Our research aims to explore the fractional derivative of the Stochastic Davey–Stewartson equation (FDSDSEs) and make contributions in seven aspects: Firstly, we discovered previously unknown exact solutions for FDSDSEs, including Weierstrass elliptic function solutions. These findings provide new insights for our understanding and analysis of these equations. Secondly, we analyzed the effect of noise on stochastic solutions. We found that higher noise intensity can disrupt patterns and result in flatter surfaces. However, we observed that multiplicative noise can stabilize the solution to some extent. This reveal the role of noise in stochastic dynamics and has important implications for wave behavior in the ocean environment. Thirdly, we emphasized the impact of fractional derivatives on noise dynamics. Our research indicates the importance of considering the order of derivatives α in analysis and modeling.
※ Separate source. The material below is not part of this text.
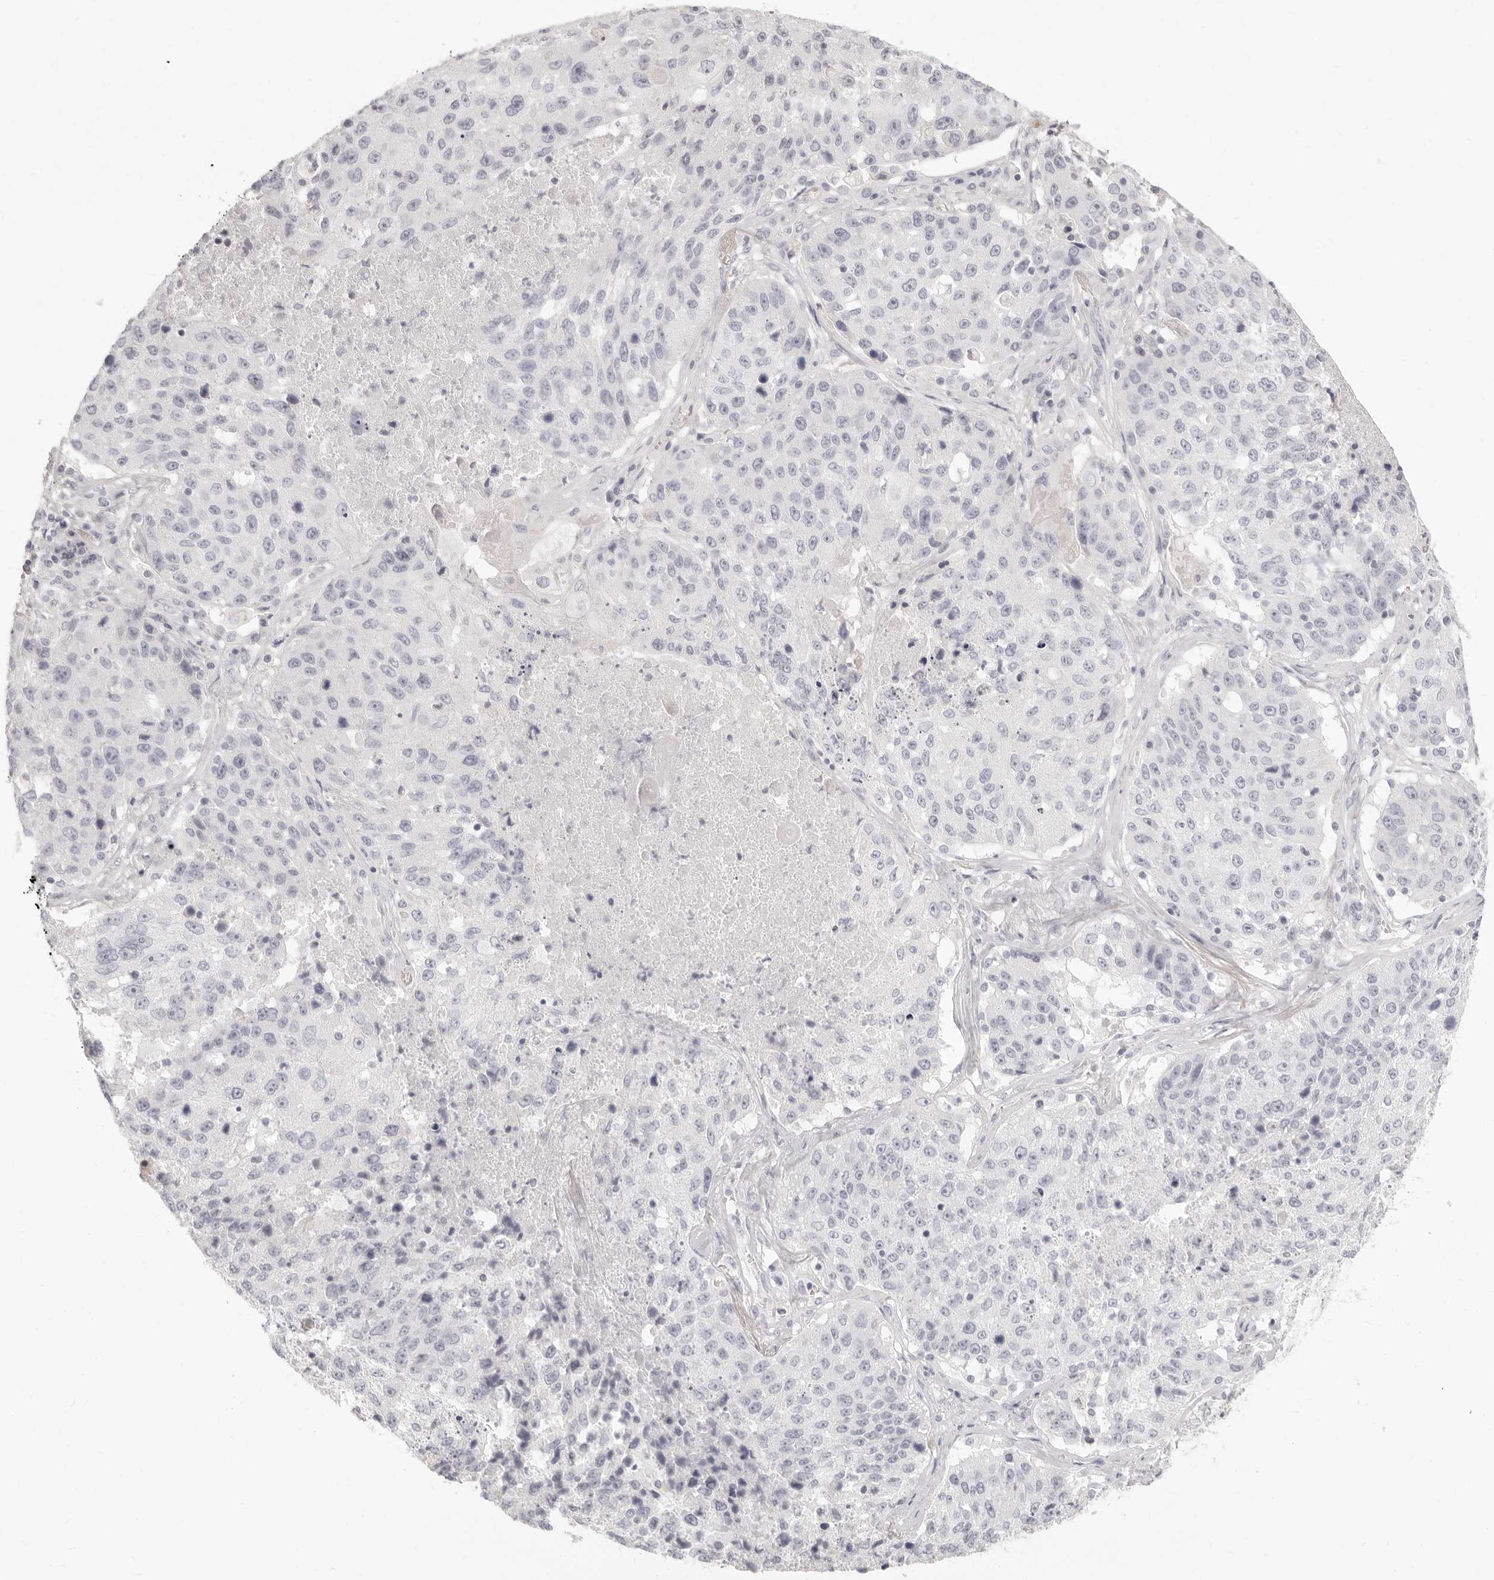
{"staining": {"intensity": "negative", "quantity": "none", "location": "none"}, "tissue": "lung cancer", "cell_type": "Tumor cells", "image_type": "cancer", "snomed": [{"axis": "morphology", "description": "Squamous cell carcinoma, NOS"}, {"axis": "topography", "description": "Lung"}], "caption": "A micrograph of human squamous cell carcinoma (lung) is negative for staining in tumor cells. (Brightfield microscopy of DAB (3,3'-diaminobenzidine) immunohistochemistry (IHC) at high magnification).", "gene": "FABP1", "patient": {"sex": "male", "age": 61}}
Different order derivatives have different effects on noise, which is significant for ocean researchers in selecting appropriate derivatives to study stochastic systems. Fourthly, we compared the effects of different fractional derivatives on noise in stochastic solutions. We found that choosing appropriate derivative orders can more accurately describe wave behavior in the ocean environment. This discovery has important implications for improving wave models and predicting ocean waves. Fifthly, we studied the influence of tilted wave variations in FDSDSE solutions. We observed spiral-like patterns, providing new insights into wave propagation in the ocean. This is significant for understanding wave behavior in the ocean and relevant ocean engineering applications. Sixthly, we explored the phase diagrams and chaotic behavior of FDSDSE through sensitivity analysis and perturbation factors. This enhances our understanding of practical applications and control strategies in ocean hydrodynamics research and is also important for delving into the dynamic behavior and phase diagrams of these equations. Finally, we compared our research results with well-known wave phenomena in the ocean through visualization, highlighting the practical relevance of our study. These comparisons involve random propagation of ocean solitary waves, twisting propagation of ocean waves, and rotating propagation of solitary waves, providing some inspiration for advancing the fields of ocean science and engineering.